On the Friday I got there bright and early to watch the first two short films, which were Mother (an intriguing minimalist short about a mother coercing her son to murder his date) and Golden Shot (a beautiful animation with a bewildering plot). The main feature, Ebola Zombies, was an uneasy blend of martial arts, zombies, gore, humour and cheesy Chinese cinema. I’m still not sure whether the movie was meant to be tongue-in-cheek or not, but I do know it was far too long.

It Wasn’t Me was one of the best shorts of the weekend. Although not an entirely original idea it was definitely chilling. Seclusion was played afterwards, which was again rather unoriginal but a solid film. Weak acting and dialogue but entertaining in a way that only horror can be.

The last shorts I saw on Friday were Hotel Hell and Dead in the Water, both written, directed and starring local filmmakers. They successfully demonstrated you don’t need a huge budget to deliver pithy dialogue, good pacing and interesting concepts. The feature film shown afterwards, however, entitled ‘Zombie Women of Satan 2‘, managed to clear the room out within minutes. It was the type of pointless, chauvinist crap that the horror genre unfortunately seems to attract.

I began Saturday with Undercover Mistress and Bad Karma Santa; two shorts that I felt were trying to be clever and controversial but failed on both accounts. Dead Body was a rather entertaining follow-up, although it was predictable and could have been ended twenty minutes earlier than it did.

Commune and Pyramid were rather disappointing, both seeming to build up to something but didn’t quite deliver, whereas Night of Something Strange was the best film of the weekend for me. It was absolutely hilarious, gory and silly with incredible effects (including both a penis and vagina with gnashing teeth). I laughed all the way through. Very self-aware, satirical and clever.

The final shorts of the day, Surgery (superb twist) and It’s all in Your Head (dark fairytale) were fantastic examples of compelling filmmaking. Brilliantly shot and definitely left an impression on the audience. Good Tidings was hit and miss; the opening scene was superb and had an interesting slant on homelessness that is rarely portrayed in film, but the acting and dialogue were very off. At times it was a cheesy Die Hard wannabe and at others it attempted to be a dark indie psychological thriller. I would also have trimmed a good twenty minutes off of the end.
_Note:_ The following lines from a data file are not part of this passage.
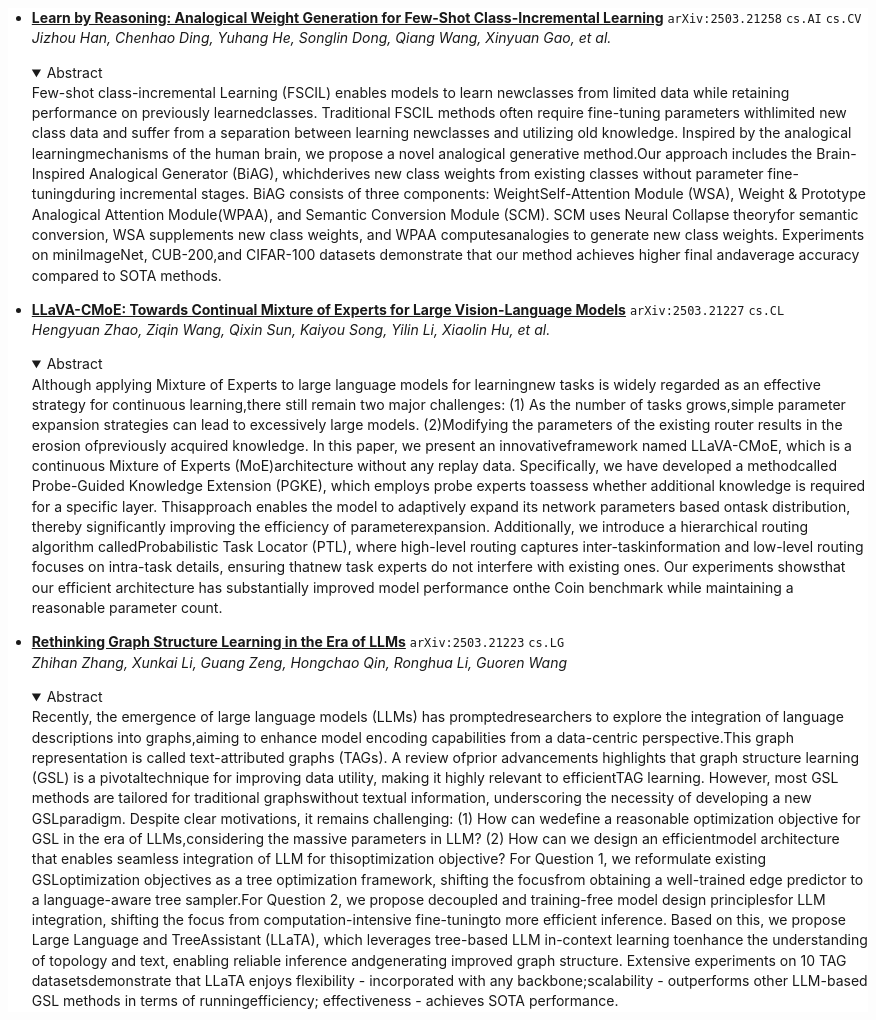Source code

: - **[Learn by Reasoning: Analogical Weight Generation for Few-Shot Class-Incremental Learning](http://arxiv.org/abs/2503.21258v1)**  `arXiv:2503.21258`  `cs.AI` `cs.CV`  
  _Jizhou Han, Chenhao Ding, Yuhang He, Songlin Dong, Qiang Wang, Xinyuan Gao, et al._
  <details open><summary>Abstract</summary>
  Few-shot class-incremental Learning (FSCIL) enables models to learn newclasses from limited data while retaining performance on previously learnedclasses. Traditional FSCIL methods often require fine-tuning parameters withlimited new class data and suffer from a separation between learning newclasses and utilizing old knowledge. Inspired by the analogical learningmechanisms of the human brain, we propose a novel analogical generative method.Our approach includes the Brain-Inspired Analogical Generator (BiAG), whichderives new class weights from existing classes without parameter fine-tuningduring incremental stages. BiAG consists of three components: WeightSelf-Attention Module (WSA), Weight & Prototype Analogical Attention Module(WPAA), and Semantic Conversion Module (SCM). SCM uses Neural Collapse theoryfor semantic conversion, WSA supplements new class weights, and WPAA computesanalogies to generate new class weights. Experiments on miniImageNet, CUB-200,and CIFAR-100 datasets demonstrate that our method achieves higher final andaverage accuracy compared to SOTA methods.
  </details>

- **[LLaVA-CMoE: Towards Continual Mixture of Experts for Large Vision-Language Models](http://arxiv.org/abs/2503.21227v1)**  `arXiv:2503.21227`  `cs.CL`  
  _Hengyuan Zhao, Ziqin Wang, Qixin Sun, Kaiyou Song, Yilin Li, Xiaolin Hu, et al._
  <details open><summary>Abstract</summary>
  Although applying Mixture of Experts to large language models for learningnew tasks is widely regarded as an effective strategy for continuous learning,there still remain two major challenges: (1) As the number of tasks grows,simple parameter expansion strategies can lead to excessively large models. (2)Modifying the parameters of the existing router results in the erosion ofpreviously acquired knowledge. In this paper, we present an innovativeframework named LLaVA-CMoE, which is a continuous Mixture of Experts (MoE)architecture without any replay data. Specifically, we have developed a methodcalled Probe-Guided Knowledge Extension (PGKE), which employs probe experts toassess whether additional knowledge is required for a specific layer. Thisapproach enables the model to adaptively expand its network parameters based ontask distribution, thereby significantly improving the efficiency of parameterexpansion. Additionally, we introduce a hierarchical routing algorithm calledProbabilistic Task Locator (PTL), where high-level routing captures inter-taskinformation and low-level routing focuses on intra-task details, ensuring thatnew task experts do not interfere with existing ones. Our experiments showsthat our efficient architecture has substantially improved model performance onthe Coin benchmark while maintaining a reasonable parameter count.
  </details>

- **[Rethinking Graph Structure Learning in the Era of LLMs](http://arxiv.org/abs/2503.21223v1)**  `arXiv:2503.21223`  `cs.LG`  
  _Zhihan Zhang, Xunkai Li, Guang Zeng, Hongchao Qin, Ronghua Li, Guoren Wang_
  <details open><summary>Abstract</summary>
  Recently, the emergence of large language models (LLMs) has promptedresearchers to explore the integration of language descriptions into graphs,aiming to enhance model encoding capabilities from a data-centric perspective.This graph representation is called text-attributed graphs (TAGs). A review ofprior advancements highlights that graph structure learning (GSL) is a pivotaltechnique for improving data utility, making it highly relevant to efficientTAG learning. However, most GSL methods are tailored for traditional graphswithout textual information, underscoring the necessity of developing a new GSLparadigm. Despite clear motivations, it remains challenging: (1) How can wedefine a reasonable optimization objective for GSL in the era of LLMs,considering the massive parameters in LLM? (2) How can we design an efficientmodel architecture that enables seamless integration of LLM for thisoptimization objective? For Question 1, we reformulate existing GSLoptimization objectives as a tree optimization framework, shifting the focusfrom obtaining a well-trained edge predictor to a language-aware tree sampler.For Question 2, we propose decoupled and training-free model design principlesfor LLM integration, shifting the focus from computation-intensive fine-tuningto more efficient inference. Based on this, we propose Large Language and TreeAssistant (LLaTA), which leverages tree-based LLM in-context learning toenhance the understanding of topology and text, enabling reliable inference andgenerating improved graph structure. Extensive experiments on 10 TAG datasetsdemonstrate that LLaTA enjoys flexibility - incorporated with any backbone;scalability - outperforms other LLM-based GSL methods in terms of runningefficiency; effectiveness - achieves SOTA performance.
  </details>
The words, “Just die already,” came to mind quite a lot.

Sunday started off with three shorts: Poison Lover (bad plot, bad twist, bad acting, unnecessary female nudity) and two animations Larry the Lobster and the Furniture of Pain (hilarious and clever script, terrible animations). The feature, Ex From Hell, was a darkly comic and supernatural look at the difficulties of moving on from a past relationship. Great idea and superb chemistry on screen.
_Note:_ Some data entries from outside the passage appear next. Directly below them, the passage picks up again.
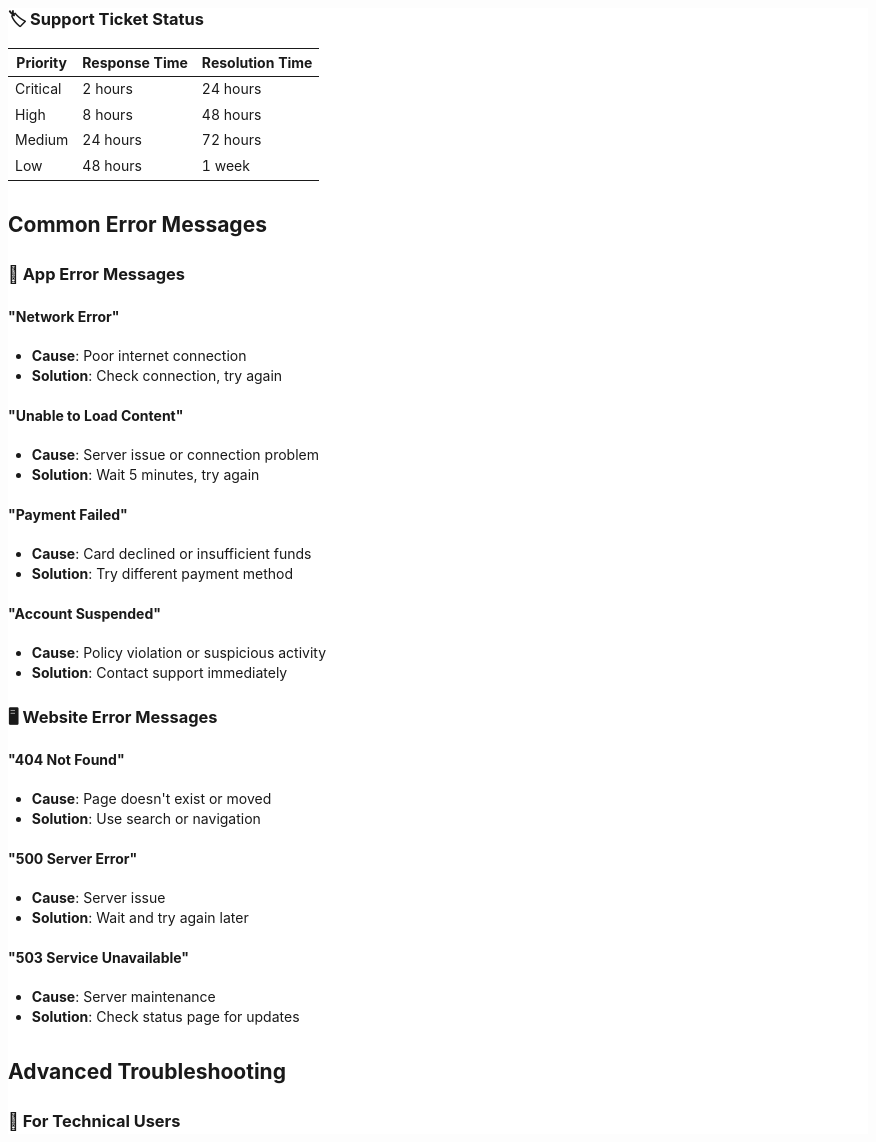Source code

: ### 🏷️ **Support Ticket Status**

| Priority | Response Time | Resolution Time |
|----------|---------------|-----------------|
| Critical | 2 hours | 24 hours |
| High | 8 hours | 48 hours |
| Medium | 24 hours | 72 hours |
| Low | 48 hours | 1 week |

## Common Error Messages

### 📱 **App Error Messages**

#### "Network Error"
- **Cause**: Poor internet connection
- **Solution**: Check connection, try again

#### "Unable to Load Content"
- **Cause**: Server issue or connection problem
- **Solution**: Wait 5 minutes, try again

#### "Payment Failed"
- **Cause**: Card declined or insufficient funds
- **Solution**: Try different payment method

#### "Account Suspended"
- **Cause**: Policy violation or suspicious activity
- **Solution**: Contact support immediately

### 🖥️ **Website Error Messages**

#### "404 Not Found"
- **Cause**: Page doesn't exist or moved
- **Solution**: Use search or navigation

#### "500 Server Error"
- **Cause**: Server issue
- **Solution**: Wait and try again later

#### "503 Service Unavailable"
- **Cause**: Server maintenance
- **Solution**: Check status page for updates

## Advanced Troubleshooting

### 🔧 **For Technical Users**
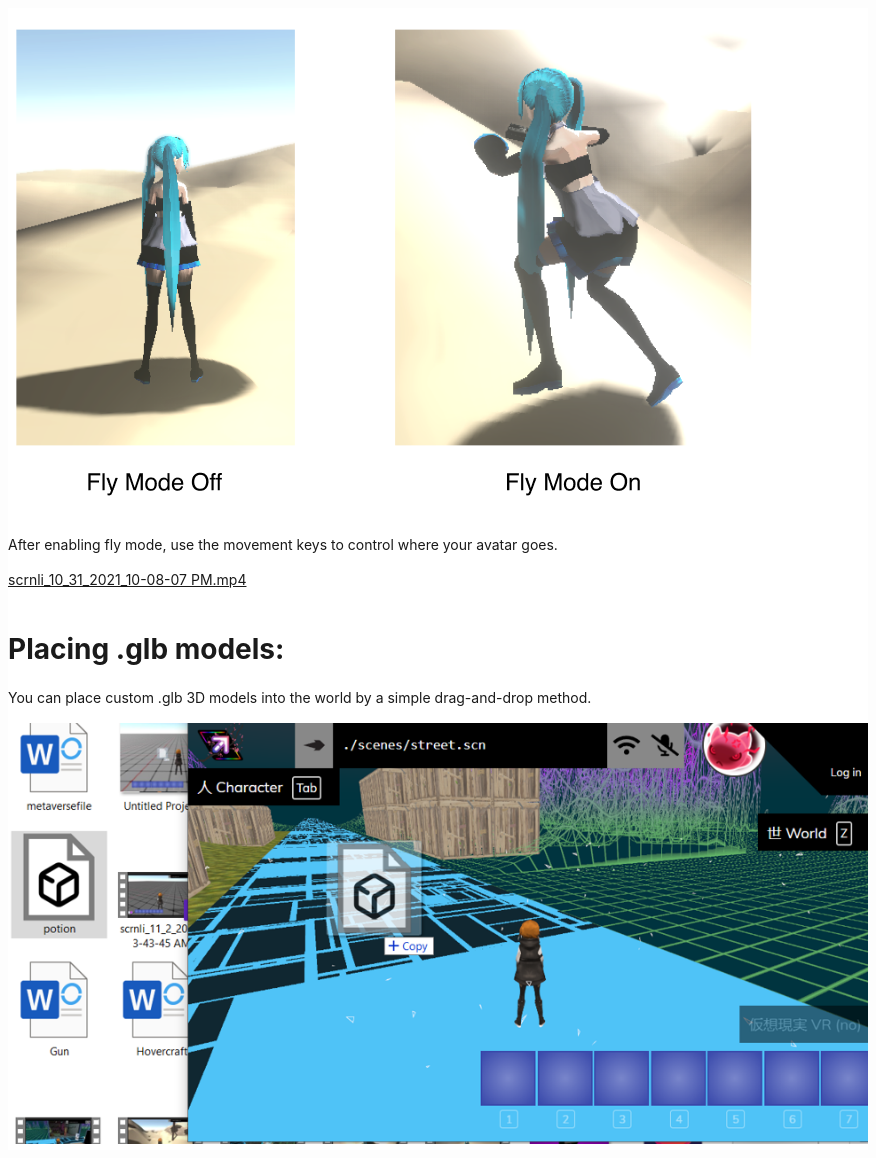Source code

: ![Untitled](UserDocs-Assets/Untitled-18.png)

After enabling fly mode, use the movement keys to control where your avatar goes.

[scrnli_10_31_2021_10-08-07 PM.mp4](UserDocs-Assets/scrnli_10_31_2021_10-08-07_PM.mp4)

# Placing .glb models:

You can place custom .glb 3D models into the world by a simple drag-and-drop method.

![Untitled](UserDocs-Assets/Untitled-19.png)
Three’s a Crowd was a hilarious short with amazing comic timing that was somehow enhanced by its low budget look. The Slayers was definitely up there as one of my favourite films of the weekend. Plenty of vampire slaying, gore, dad jokes and social awkwardness. So much was done with such a small budget and I would happily pay to see the two main characters, Nigel and Job, in their own TV show or series of films.

Think Snatch intertwined with the Exorcist and you have Polterheist. Funny, gruesome and starring a very talented leading lady, this was a hugely accomplished short. However, I Lived Here felt a little…empty, I suppose I would say, and the less said about Hell Town the better. It tried to be so bad it was good, but it ended up being so bad it was just plain awful.

The final short I saw that weekend was Hate Doll. It had a great cast and the premise intrigued me, but it failed to deliver anything spectacular. Things went downhill further with Nazi Vengeance as it was so disappointing. Interesting premise but was poorly paced and the plot was confused and inconsistent.

Horror-on-Sea was definitively an eye-opener. There is a lot of unrecognised talent out there – of course there were some atrocities amongst the unknown gems, but it was encouraging to see an audience so respectful, so warm and so responsive who also managed to be insightful and critical. They gave opinions without being unkind and shared ideas in a way that is rarely seen in online forums and social media. I hope this is the way forward for all forms of art criticism and that, with so much utter shit being shown at the cinema, it begins to change fiction for the better.